## [Yang Harus Dibuat]
Menurut teks tentang Manchester United, di posisi berapa tim itu finis pada musim 2023/2024? Tolong jawab singkat.

## [Teks Sumber]
Seperti yang diduga-duga oleh jiwa-jiwa para penggemar Manchester United yang tersakiti, seperti yang sudah diterka-terka oleh para penggemar klub-klub rival Manchester United, satu setengah musim yang Ten Hag jalani dengan menggunakan taktik plan B tersebut malah membuat Manchester United kembali berjumpalitan hingga tersungkur sambil ditertawakan. di musim 2023/2024 ia hanya bisa membawa Manchester United finis di posisi delapan jauh berbeda dengan musim 2022/2023 dimana mereka berhasil merengkuh posisi 3 dengan solid.

## [Data Mentah]
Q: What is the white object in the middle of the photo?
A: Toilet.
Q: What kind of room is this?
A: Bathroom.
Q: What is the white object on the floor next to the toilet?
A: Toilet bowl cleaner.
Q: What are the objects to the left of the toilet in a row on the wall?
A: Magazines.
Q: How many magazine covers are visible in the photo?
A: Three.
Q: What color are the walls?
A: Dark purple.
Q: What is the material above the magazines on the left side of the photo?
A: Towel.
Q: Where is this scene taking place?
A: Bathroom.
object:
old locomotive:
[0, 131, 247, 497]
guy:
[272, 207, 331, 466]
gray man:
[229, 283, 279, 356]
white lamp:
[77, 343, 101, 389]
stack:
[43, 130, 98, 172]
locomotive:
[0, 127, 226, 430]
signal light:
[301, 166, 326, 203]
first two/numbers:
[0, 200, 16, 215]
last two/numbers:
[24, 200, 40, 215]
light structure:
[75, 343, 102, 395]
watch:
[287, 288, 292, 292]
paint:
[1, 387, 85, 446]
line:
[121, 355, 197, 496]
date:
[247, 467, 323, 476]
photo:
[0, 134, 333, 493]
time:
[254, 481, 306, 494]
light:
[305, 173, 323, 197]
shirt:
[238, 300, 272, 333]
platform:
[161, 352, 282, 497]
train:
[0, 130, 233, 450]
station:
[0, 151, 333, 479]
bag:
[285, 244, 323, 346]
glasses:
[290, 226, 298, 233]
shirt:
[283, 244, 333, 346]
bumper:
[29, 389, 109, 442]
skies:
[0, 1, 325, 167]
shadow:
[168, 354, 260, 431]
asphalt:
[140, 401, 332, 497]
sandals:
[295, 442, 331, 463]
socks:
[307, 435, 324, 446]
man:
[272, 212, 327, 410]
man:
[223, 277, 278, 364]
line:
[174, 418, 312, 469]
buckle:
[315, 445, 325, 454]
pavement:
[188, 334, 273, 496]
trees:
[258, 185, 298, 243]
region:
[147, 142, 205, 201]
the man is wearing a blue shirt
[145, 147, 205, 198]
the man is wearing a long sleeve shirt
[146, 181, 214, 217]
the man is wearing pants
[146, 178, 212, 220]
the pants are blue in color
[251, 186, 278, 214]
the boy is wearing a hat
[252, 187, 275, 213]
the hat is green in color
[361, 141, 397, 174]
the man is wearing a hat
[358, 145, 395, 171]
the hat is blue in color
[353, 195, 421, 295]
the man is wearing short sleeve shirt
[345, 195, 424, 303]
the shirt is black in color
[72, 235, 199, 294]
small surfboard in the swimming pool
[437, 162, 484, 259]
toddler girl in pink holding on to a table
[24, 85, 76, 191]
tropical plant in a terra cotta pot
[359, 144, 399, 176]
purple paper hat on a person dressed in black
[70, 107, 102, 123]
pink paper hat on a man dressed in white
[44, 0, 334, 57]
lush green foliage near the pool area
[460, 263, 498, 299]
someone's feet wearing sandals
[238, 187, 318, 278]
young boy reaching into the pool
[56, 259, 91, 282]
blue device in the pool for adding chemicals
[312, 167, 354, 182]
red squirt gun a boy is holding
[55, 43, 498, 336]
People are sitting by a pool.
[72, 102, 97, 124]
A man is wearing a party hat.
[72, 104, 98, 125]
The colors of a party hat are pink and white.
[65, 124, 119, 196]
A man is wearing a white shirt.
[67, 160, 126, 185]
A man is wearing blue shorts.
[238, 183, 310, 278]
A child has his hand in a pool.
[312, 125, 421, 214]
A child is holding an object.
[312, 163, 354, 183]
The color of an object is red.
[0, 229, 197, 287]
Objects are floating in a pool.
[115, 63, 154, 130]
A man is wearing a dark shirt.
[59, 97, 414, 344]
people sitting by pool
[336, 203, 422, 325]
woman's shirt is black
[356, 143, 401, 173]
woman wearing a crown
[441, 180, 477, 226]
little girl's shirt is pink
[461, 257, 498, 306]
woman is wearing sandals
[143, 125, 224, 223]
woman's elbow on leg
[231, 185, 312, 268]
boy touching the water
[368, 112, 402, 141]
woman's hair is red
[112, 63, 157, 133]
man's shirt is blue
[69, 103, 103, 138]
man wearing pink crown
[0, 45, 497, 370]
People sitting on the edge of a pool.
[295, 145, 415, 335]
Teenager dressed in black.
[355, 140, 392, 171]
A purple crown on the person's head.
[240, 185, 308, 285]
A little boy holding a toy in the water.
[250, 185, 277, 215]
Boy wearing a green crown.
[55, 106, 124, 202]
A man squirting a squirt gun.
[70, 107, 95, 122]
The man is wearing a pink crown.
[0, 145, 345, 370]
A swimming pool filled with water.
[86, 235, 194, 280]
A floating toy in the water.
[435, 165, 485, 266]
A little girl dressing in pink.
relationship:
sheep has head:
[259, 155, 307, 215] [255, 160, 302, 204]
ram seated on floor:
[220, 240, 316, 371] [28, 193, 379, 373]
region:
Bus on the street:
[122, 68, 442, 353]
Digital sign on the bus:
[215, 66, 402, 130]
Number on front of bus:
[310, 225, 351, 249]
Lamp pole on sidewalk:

## [Jawaban Latihan]
Posisi delapan.